The areas in the photo that look black aren’t really black. They’re just slightly less red than everything else. The regions that look darkest are likely deeper clouds in the atmosphere.
In the white region that’s south of the red spot, at the bottom of the image, you can see similar mottles of upwellings — tiny bright clouds, where you are beginning to see hints of shadows. We call that the South White Belt region. Those are high clouds, though they are not as high as the Great Red Spot.
No one knows yet how deep the clouds in the red spot are, but we’re hopefully getting an answer soon.
The processing is doing some artsy work in this one. But it’s interesting because what looks like a stovepipe feature — the curly cue going toward the upper right — is actually the flow of gas going out of the red spot.
Juno’s microwave radiometer should be able to look deep into the atmosphere, where we expect to see an enhancement in ammonia levels over the Great Red Spot. We’re hoping to answer the question of how deep the ammonia is, which could be an indication of how deep the general wind circulation of Jupiter goes.
There are competing theories about the winds of Jupiter. Some say all the action happens toward the outside of the planet, the outer few kilometers or so. Others argue the winds actually go really deep, and create columns from one latitude in the north to the same latitude in the south, like big cylinders.

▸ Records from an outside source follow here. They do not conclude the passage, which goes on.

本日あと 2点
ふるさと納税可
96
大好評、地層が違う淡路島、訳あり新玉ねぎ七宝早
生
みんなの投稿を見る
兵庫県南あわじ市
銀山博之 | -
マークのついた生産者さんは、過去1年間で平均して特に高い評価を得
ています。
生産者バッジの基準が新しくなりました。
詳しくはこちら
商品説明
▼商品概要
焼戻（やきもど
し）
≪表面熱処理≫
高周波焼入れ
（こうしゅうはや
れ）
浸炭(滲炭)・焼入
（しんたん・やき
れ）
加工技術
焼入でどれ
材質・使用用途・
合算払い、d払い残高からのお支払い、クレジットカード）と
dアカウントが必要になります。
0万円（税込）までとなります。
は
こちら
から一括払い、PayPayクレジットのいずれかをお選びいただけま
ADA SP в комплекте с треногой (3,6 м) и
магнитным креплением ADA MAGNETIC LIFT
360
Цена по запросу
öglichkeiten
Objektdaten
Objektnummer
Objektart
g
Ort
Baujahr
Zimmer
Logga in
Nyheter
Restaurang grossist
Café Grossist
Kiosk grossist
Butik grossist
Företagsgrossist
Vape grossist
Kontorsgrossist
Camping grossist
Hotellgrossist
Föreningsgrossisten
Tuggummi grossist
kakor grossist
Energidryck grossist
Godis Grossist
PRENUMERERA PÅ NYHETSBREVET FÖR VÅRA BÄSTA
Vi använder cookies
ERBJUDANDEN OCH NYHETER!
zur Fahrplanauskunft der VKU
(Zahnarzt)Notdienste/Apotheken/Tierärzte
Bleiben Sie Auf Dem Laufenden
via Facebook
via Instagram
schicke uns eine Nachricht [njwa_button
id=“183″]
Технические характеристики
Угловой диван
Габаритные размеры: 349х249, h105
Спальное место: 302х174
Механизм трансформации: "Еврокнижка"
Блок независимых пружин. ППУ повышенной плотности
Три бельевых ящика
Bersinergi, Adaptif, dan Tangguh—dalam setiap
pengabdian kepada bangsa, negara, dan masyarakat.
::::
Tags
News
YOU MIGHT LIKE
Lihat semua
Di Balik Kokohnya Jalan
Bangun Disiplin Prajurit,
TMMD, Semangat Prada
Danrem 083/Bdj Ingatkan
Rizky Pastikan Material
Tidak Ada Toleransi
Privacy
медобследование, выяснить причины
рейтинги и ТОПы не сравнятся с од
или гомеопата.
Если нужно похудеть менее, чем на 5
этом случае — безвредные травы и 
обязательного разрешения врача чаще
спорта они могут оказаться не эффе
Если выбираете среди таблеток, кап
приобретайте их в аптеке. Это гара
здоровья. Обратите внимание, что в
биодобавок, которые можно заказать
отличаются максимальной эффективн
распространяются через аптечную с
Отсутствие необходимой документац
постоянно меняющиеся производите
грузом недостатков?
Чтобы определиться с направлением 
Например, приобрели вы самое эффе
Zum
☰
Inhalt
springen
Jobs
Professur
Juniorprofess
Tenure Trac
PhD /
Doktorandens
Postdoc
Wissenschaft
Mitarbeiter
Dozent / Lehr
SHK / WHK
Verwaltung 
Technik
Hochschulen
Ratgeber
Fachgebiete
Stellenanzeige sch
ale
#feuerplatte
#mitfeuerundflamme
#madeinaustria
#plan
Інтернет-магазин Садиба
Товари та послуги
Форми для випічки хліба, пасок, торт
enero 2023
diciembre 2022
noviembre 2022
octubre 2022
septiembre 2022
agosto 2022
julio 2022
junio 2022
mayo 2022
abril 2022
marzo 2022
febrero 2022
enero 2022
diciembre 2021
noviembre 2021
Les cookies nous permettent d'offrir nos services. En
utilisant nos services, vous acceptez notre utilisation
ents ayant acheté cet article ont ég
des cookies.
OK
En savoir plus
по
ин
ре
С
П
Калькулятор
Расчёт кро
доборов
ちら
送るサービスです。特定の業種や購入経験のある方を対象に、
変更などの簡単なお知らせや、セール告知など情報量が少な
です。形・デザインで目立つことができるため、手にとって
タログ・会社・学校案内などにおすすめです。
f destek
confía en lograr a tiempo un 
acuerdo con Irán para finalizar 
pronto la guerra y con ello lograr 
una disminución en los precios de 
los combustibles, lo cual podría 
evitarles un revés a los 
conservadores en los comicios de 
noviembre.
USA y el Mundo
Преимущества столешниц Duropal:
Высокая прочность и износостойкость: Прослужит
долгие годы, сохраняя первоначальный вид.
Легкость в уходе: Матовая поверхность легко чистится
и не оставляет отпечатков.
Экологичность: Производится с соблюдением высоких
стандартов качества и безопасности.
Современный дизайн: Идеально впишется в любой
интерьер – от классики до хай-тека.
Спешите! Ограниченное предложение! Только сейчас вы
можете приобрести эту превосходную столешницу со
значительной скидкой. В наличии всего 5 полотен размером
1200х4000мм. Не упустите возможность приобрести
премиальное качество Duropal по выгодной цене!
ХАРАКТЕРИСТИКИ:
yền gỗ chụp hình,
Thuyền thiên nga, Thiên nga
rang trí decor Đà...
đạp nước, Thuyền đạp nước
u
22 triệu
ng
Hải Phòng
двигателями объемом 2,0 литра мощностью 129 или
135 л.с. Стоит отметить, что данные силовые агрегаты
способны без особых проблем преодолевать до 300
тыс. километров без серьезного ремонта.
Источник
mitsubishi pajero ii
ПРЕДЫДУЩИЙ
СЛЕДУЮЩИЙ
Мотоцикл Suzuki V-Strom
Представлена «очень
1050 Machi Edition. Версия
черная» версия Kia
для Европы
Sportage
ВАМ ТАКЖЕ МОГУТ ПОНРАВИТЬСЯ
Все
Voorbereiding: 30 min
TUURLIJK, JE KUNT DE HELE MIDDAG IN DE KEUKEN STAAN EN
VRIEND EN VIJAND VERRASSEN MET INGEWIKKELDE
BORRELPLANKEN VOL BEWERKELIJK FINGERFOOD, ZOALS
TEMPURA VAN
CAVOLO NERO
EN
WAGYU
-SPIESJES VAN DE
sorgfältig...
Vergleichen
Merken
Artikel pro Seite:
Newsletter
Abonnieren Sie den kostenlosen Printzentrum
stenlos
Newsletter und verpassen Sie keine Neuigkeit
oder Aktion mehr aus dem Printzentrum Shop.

Microwave radiometer measurements from the previous flybys have had mixed answers to that question so far. At the equator and just north of the equator, the turbulence goes immensely deep. There’s this huge plume, with a very concentrated ammonia level, coming from very deep in the atmosphere. But at higher latitudes toward the north and south poles, this turbulence doesn’t go as deep. What we see at the Great Red Spot will tell us what camp the mid-latitudes fall into and that’s really interesting.
This photo isn’t taken from the Great Red Spot. It’s much higher in latitude in the north. But in the upper left, you can see a small anti-cyclone that has been changing colors recently. It’s typically white, but it’s been turning pink, then red and then back again. We’re trying to track this color change with readings in other wavelengths to determine how high things are in the atmosphere and whether these shifts are due to elevation.
To the right, there’s another cyclone or anti-cyclone. Here, there are darker circles, with relatively light stuff on the outside. We don’t know what that is. On the far right, you can see really turbulent and chaotic stuff. It’s an upwelling that’s been going on for sometime in the north. These types of turbulence happen from time to time, and we’re not quite sure why.